Updating Fraser International Economic Freedom data, differences between Normal and Chain Linked

This section explains the different methods used, when computing the Economic Freedom Index by the Fraser Institute. Two sets of data are available in relation to Economic Freedom, an unadjusted one and a chain linked one. Currently Ifs uses the unadjusted data.

Description of Economic Freedom Index- The index is compiled on the basis of the rank the country obtains in 5 sectors, namely, size of the government, Legal system and property rights, sound money, Freedom of international trade and Regulation. The rank that the country obtains in these five sectors determine its economic freedom rating.

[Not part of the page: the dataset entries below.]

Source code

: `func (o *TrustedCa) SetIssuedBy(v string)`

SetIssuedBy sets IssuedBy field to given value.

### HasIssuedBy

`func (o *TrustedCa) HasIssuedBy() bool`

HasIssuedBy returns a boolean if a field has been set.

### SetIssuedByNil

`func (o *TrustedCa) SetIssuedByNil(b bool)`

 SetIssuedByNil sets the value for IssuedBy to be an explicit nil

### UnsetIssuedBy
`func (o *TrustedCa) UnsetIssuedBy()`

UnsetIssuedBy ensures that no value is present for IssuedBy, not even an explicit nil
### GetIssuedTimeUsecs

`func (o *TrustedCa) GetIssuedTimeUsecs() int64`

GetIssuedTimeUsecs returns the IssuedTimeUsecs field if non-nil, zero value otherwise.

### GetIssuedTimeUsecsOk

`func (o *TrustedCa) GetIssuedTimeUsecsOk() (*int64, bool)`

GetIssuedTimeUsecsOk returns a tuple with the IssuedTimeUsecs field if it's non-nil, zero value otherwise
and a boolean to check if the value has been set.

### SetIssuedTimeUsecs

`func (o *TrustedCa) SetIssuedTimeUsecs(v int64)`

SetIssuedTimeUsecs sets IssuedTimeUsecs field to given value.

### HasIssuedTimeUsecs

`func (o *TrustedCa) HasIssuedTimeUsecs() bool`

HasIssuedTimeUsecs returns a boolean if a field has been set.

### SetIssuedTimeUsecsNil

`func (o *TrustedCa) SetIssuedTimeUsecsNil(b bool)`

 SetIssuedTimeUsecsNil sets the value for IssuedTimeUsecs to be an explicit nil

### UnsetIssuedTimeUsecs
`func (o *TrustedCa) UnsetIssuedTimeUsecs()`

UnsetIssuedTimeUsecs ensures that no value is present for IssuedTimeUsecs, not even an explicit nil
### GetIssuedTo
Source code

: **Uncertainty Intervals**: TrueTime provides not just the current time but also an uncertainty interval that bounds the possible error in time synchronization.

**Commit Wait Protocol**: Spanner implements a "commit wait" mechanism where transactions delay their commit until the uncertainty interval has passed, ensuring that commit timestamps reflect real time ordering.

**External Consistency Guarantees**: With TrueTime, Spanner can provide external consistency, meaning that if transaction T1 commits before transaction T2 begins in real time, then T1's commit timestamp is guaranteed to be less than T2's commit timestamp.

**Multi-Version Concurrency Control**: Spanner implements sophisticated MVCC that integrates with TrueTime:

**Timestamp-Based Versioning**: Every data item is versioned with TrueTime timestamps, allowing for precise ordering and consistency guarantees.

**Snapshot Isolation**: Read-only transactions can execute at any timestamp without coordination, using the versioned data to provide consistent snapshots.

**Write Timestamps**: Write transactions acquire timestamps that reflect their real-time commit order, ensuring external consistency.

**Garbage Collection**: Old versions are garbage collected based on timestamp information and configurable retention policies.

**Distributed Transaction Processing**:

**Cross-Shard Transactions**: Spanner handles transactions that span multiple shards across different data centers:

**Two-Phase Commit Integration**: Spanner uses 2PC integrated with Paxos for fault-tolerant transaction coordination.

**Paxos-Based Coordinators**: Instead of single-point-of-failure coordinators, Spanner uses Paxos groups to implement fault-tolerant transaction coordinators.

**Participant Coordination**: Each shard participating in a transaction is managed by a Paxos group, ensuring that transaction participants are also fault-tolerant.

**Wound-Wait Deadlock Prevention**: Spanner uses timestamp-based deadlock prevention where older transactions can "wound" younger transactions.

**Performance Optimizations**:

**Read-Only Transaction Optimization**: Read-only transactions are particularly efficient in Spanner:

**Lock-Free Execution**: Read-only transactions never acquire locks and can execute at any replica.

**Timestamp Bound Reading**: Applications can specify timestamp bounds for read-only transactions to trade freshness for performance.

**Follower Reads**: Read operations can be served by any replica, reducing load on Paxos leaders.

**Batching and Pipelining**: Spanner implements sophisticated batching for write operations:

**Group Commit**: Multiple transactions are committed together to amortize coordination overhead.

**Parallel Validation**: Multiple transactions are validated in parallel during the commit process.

Now this rating is determined in two ways, an unadjusted calculation and a chain linked calculation.

Name of Series

Source of the data- http://www.freetheworld.com/

Method of Calculation-

1. Unadjusted method in this method, the rating is determined for each year without regard to other years. So, this to a certain extent compromises comparability and ignores tradeoffs.  For Example, a country could have an extremely high rank in 1 sector, and this would trump ranks in all other sectors, thus pushing up the country's rating. It is important to note however, that the data for this rating is more complete, i.e. it is available for all of the 157 countries.

1.  Chain Linked Method This method makes the data more comparable over time. E.g. If a country's rank in 1 sector goes down in 1 year, in comparison to the previous year, the method, looks to see if there has been a tradeoff, i.e. has the rank in any other sector correspondingly gone up in comparison to the previous year. This helps in determining a truer rating for the economic freedom. The documentation states that the chain link index was always intended to be the ideal predictor of economic freedom. Note, however that data in relation to the chain link index isn't currently available for 35 countries.

The two graphs below explain the differences in the two approaches

[[File:|480x289px]]

The above graph describes the changes in Rwandan Economy with regards, to economic freedom. Notice how the chain linked calculation is far smoother. This is because, in case of unadjusted data, an uneven rise in 1 sector, pushes up the curve, completely ignoring the tradeoffs, which is highly unrealistic. From 1990-1995, both lines move similarly, since the Rwandan war pushes ratings down in all sectors.

[[File:|481x289px]]

The same applies for this chart for China. The Unadjusted is far more sensitive because of the ignorance of tradeoffs.